(Collected data)
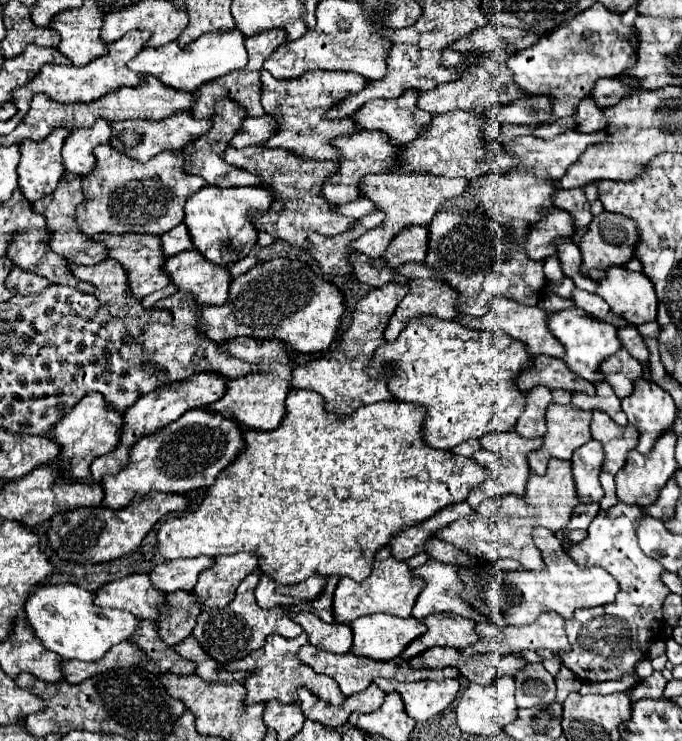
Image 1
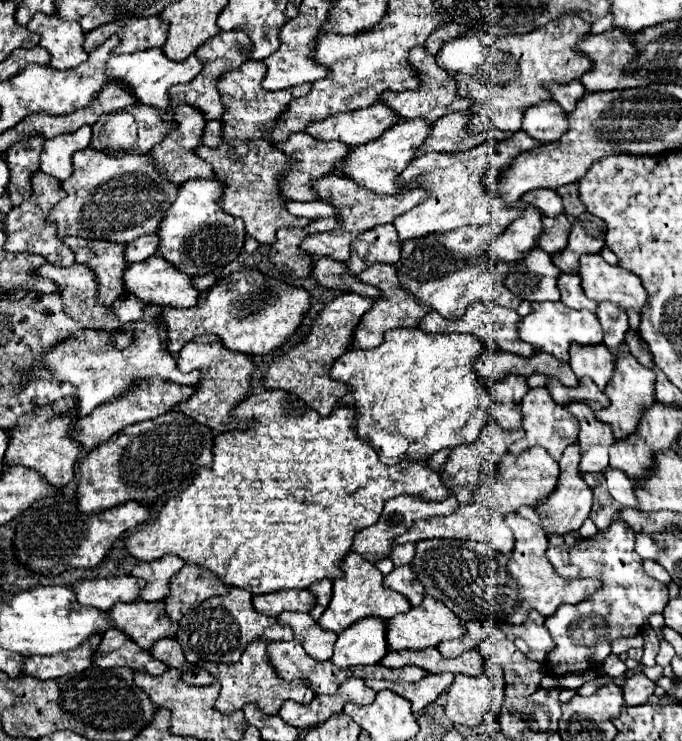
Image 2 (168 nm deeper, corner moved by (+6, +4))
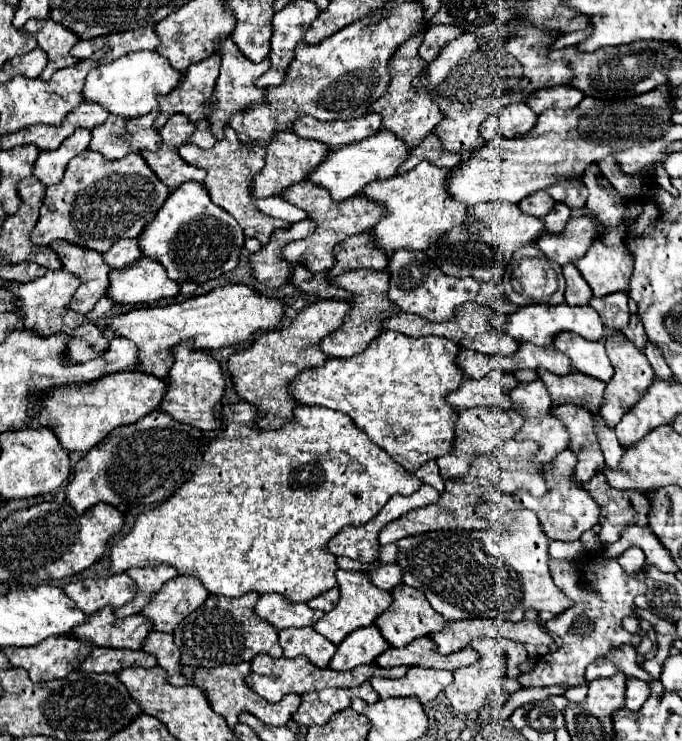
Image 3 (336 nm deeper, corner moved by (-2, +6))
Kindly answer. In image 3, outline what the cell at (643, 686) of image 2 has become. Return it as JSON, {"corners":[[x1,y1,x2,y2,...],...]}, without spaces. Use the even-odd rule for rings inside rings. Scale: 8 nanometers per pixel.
{"corners":[[628,678,626,680,626,700,624,706,628,710,640,710,642,704,648,700,650,696,650,688,646,682,638,680,638,678]]}

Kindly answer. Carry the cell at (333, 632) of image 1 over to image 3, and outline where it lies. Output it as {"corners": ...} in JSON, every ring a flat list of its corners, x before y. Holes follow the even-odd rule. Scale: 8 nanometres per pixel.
{"corners":[[314,628,300,630,280,630,278,632,280,646,284,650,284,658,306,656,316,668,326,668,328,660,336,652,336,646,328,642,324,636,316,634]]}

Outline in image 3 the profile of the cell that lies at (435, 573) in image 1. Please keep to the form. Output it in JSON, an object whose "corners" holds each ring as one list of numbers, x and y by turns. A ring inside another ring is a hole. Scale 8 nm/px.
{"corners":[[378,564,376,568,366,572,374,586,382,590,392,590,396,584,400,584,400,566,398,564]]}

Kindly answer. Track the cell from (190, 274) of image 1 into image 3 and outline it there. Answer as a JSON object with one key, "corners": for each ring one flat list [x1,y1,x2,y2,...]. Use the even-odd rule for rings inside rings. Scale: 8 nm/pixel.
{"corners":[[142,256,134,264,110,272,106,298,114,304,154,304,162,298,174,298,178,290,180,284,172,282,158,262]]}

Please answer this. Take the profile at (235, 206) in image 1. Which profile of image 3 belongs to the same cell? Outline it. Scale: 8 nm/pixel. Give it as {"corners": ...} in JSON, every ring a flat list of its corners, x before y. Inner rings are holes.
{"corners":[[184,182,170,192,154,220,144,226,138,236,138,246,142,256,152,258,166,268,170,280,178,284,204,284,236,268,244,246,244,232,226,210,220,210,220,206,208,198,208,192,200,182]]}

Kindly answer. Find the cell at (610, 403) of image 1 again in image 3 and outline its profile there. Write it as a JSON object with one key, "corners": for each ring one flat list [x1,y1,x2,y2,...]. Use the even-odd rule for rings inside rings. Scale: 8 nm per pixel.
{"corners":[[538,370,538,378,548,388,550,400,554,404,576,404,588,412,598,412,604,402,606,384,599,379,572,370,564,376,548,374,548,370]]}

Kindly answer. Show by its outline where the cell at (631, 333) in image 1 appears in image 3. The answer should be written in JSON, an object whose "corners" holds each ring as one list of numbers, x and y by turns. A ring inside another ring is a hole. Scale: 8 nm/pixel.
{"corners":[[628,292,608,294,604,298,592,298,590,306,600,314,608,330,622,330,628,326]]}

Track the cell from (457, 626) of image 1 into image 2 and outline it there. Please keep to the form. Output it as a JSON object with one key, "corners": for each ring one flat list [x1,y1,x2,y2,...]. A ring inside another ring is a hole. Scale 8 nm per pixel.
{"corners":[[426,596,424,604,412,608,406,614,394,616,392,620,386,620,386,638,388,638,388,646,390,650,422,650,428,646,436,646,444,640,454,640,464,636,464,624,458,616,452,616,454,612,446,608,446,604,442,604,436,598]]}

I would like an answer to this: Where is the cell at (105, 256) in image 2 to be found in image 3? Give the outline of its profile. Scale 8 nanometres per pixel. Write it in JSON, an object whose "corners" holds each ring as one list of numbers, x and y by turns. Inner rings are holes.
{"corners":[[56,240,48,244,60,258,62,270,76,274,80,278,80,286,72,296,70,310,86,314,92,310,92,306,104,296,104,290,108,290,108,272,110,266,104,264,102,254,96,254,94,250,72,246,70,242]]}

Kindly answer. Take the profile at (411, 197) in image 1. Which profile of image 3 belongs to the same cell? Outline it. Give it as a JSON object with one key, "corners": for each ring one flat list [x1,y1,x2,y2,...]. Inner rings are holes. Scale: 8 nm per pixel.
{"corners":[[302,180,294,186,288,186,288,190,284,190,280,196,286,202,292,202,300,210,304,210,308,214,308,218,316,222,316,230,312,236,304,238,304,240,290,242,282,248,282,258,286,262,302,264,312,274,318,274,322,270,330,270,332,268,332,248,352,234,368,232,380,220,380,214,384,214,384,210,380,210,380,206,372,206,372,202,368,202,366,198,354,196,344,202,332,202,332,198,328,198,328,190,320,190,318,186,312,186,312,182,306,182,306,180]]}

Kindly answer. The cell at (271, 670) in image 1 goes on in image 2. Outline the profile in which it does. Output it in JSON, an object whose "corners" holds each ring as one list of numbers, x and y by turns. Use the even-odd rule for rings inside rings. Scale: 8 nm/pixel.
{"corners":[[254,640,252,644,248,644,248,648,244,650,244,656,236,662,236,664,230,664,228,668,220,670,216,674,222,690,220,690,220,698,216,702,216,708,224,714,230,714,234,710,240,710,244,704,250,704,250,702,256,702,266,714,278,714,282,704,286,700,296,700,300,704,308,704,316,698,316,692,304,682,304,680,282,680,274,666,270,664,270,656,268,656,268,640]]}

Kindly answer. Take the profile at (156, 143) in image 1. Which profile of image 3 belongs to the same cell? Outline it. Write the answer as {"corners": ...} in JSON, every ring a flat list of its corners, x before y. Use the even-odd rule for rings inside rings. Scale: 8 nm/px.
{"corners":[[148,112,126,124,110,116,104,124,92,130,90,150,100,152,108,160,118,160,140,150,156,152,160,148,160,134,152,128,156,116,158,112]]}

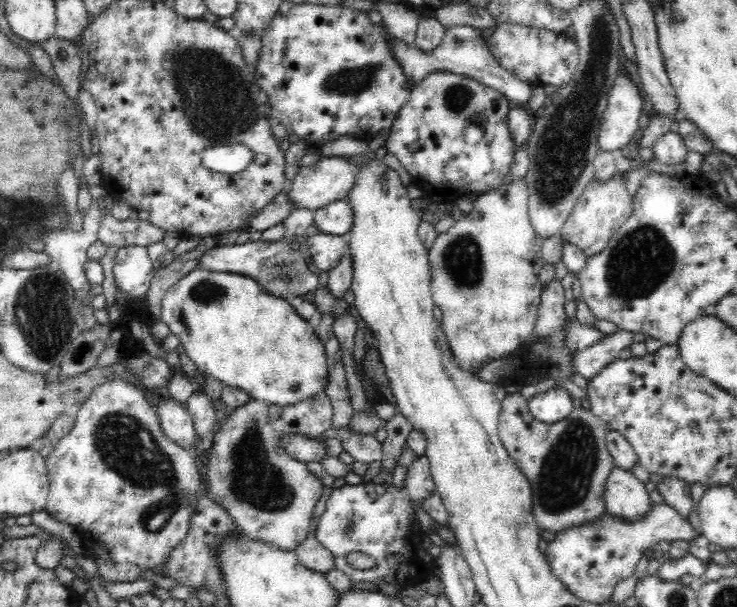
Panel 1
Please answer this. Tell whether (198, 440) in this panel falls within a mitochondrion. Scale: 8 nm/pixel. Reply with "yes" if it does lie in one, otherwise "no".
no

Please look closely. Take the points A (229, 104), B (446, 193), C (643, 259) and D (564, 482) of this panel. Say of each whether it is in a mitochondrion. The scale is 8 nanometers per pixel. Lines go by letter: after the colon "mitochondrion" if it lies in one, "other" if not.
A: mitochondrion
B: other
C: mitochondrion
D: mitochondrion

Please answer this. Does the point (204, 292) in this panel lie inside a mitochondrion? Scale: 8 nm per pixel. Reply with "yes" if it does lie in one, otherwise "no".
yes

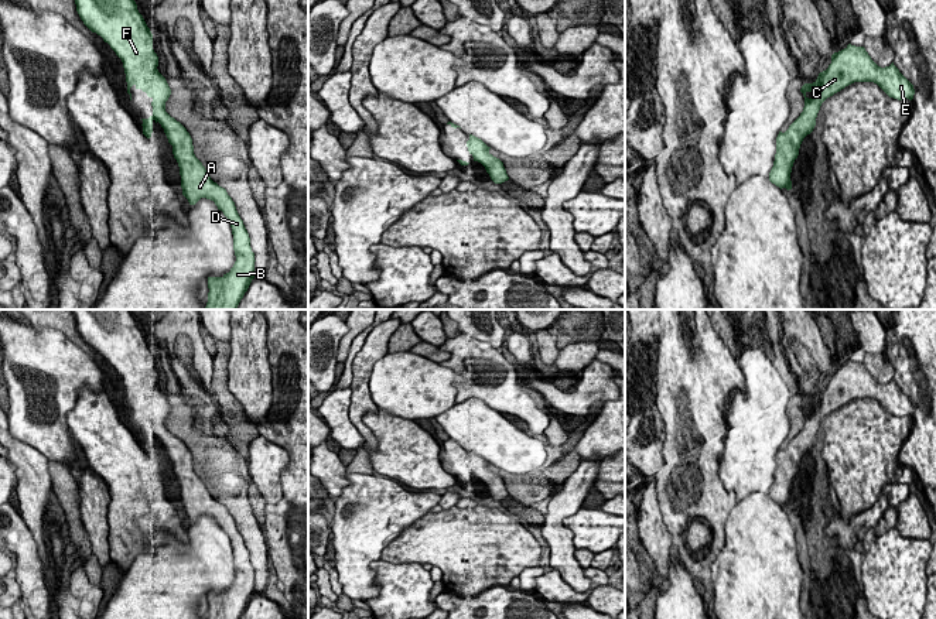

**EXERCISE DETAILS**
Show every line from the entries above in which the word "moved" appears.

**OUTPUT FOR THIS TASK**
Image 2 (168 nm deeper, corner moved by (+6, +4))
Image 3 (336 nm deeper, corner moved by (-2, +6))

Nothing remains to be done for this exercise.